POLECENIE: Przepisz tekst o jedzeniu od „Francuzi mówią, że” do „każdym gramem tłuszczu.” włącznie, zamieniając „pasja” na „namiętność”.

Forum

Gawędy o jedzeniu

Do przyklejenia na lodówce

  • Autor: Animozja Data: 2004-06-21 15:46:06

    Coś Wam obiecałam:

    ----------------------------
    "Ciesz sie jedzeniem

    Francuzi mówią, że w sprawach miłości i jedzenia niczego nie należy sobie odmawiać. Uczeni z zaskoczeniem odnotowali tzw. "francuski paradoks". Stwierdzili mianowicie, że Francuzi rzadko chorują na serce, mimo, że lubią dużo i smacznie zjeść. Odpowiedź jest prosta - pasja. Francuzi jedza namiętnie, cieszą się każdym kęsem. Dla nich jedzenie nie jest grzeszne, ale po prostu pyszne; jest dziełem sztuki, którym należy się delektować. Dla Amerykanów jedzenie jest naznaczone piętnem kalorii, tuczące i zakazane. Traktują je jako źródło energii lub jak truciznę; boją się jego oddziaływania na organizm. We Francji uważa się, że smaczne jedzenie służy duszy, nie ciału; kpi się z rygorystycznych zasad żywieniowych i nie zamartwia każdym gramem tłuszczu.

    Francuzi kpią również z tego, jak Amerykanie jedzą - byle co, byle gdzie, o każdej porze dnia i nocy; w samochodzie, na ulicy, przy biurku podczas pracy. We Francji jada się wyłącznie w restauracji lub przy własnym stole w jadalni, amerykański sposób odżywiania zaś określa się jako koczowniczy.

ZAWARTOŚĆ ZBIORU DANYCH:
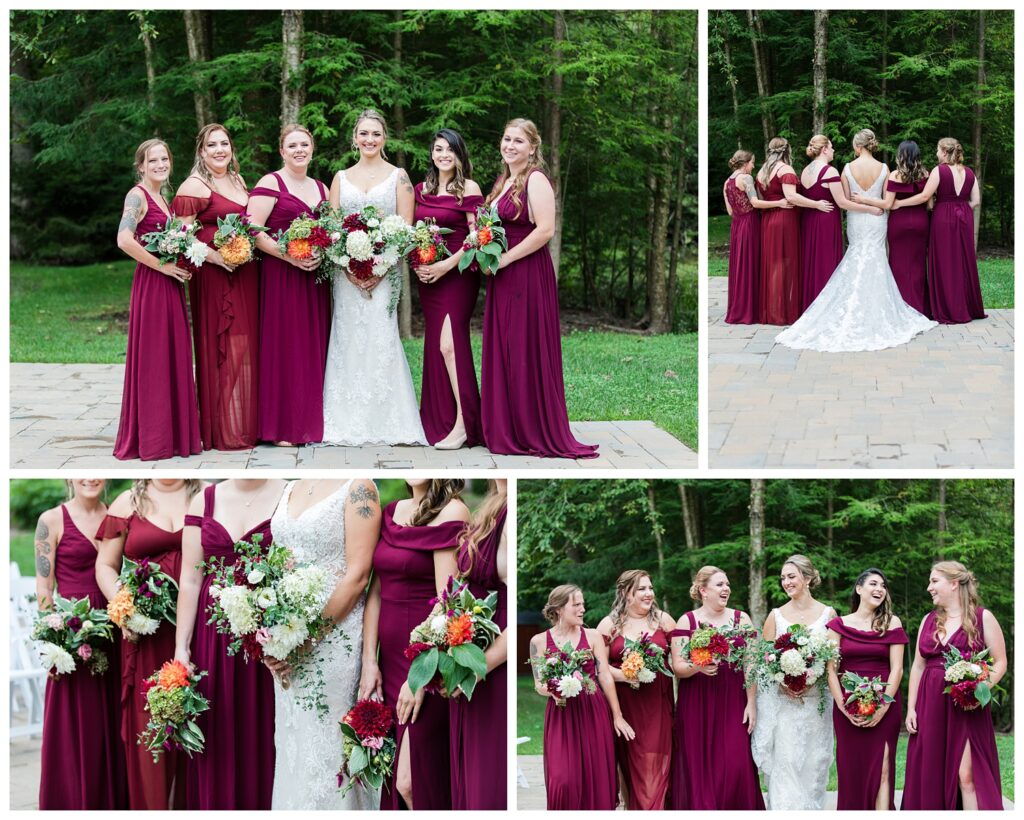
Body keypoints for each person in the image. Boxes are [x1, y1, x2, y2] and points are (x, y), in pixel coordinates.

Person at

MIEJSCE NA ODPOWIEDŹ:
Francuzi mówią, że w sprawach miłości i jedzenia niczego nie należy sobie odmawiać. Uczeni z zaskoczeniem odnotowali tzw. "francuski paradoks". Stwierdzili mianowicie, że Francuzi rzadko chorują na serce, mimo, że lubią dużo i smacznie zjeść. Odpowiedź jest prosta - namiętność. Francuzi jedza namiętnie, cieszą się każdym kęsem. Dla nich jedzenie nie jest grzeszne, ale po prostu pyszne; jest dziełem sztuki, którym należy się delektować. Dla Amerykanów jedzenie jest naznaczone piętnem kalorii, tuczące i zakazane. Traktują je jako źródło energii lub jak truciznę; boją się jego oddziaływania na organizm. We Francji uważa się, że smaczne jedzenie służy duszy, nie ciału; kpi się z rygorystycznych zasad żywieniowych i nie zamartwia każdym gramem tłuszczu.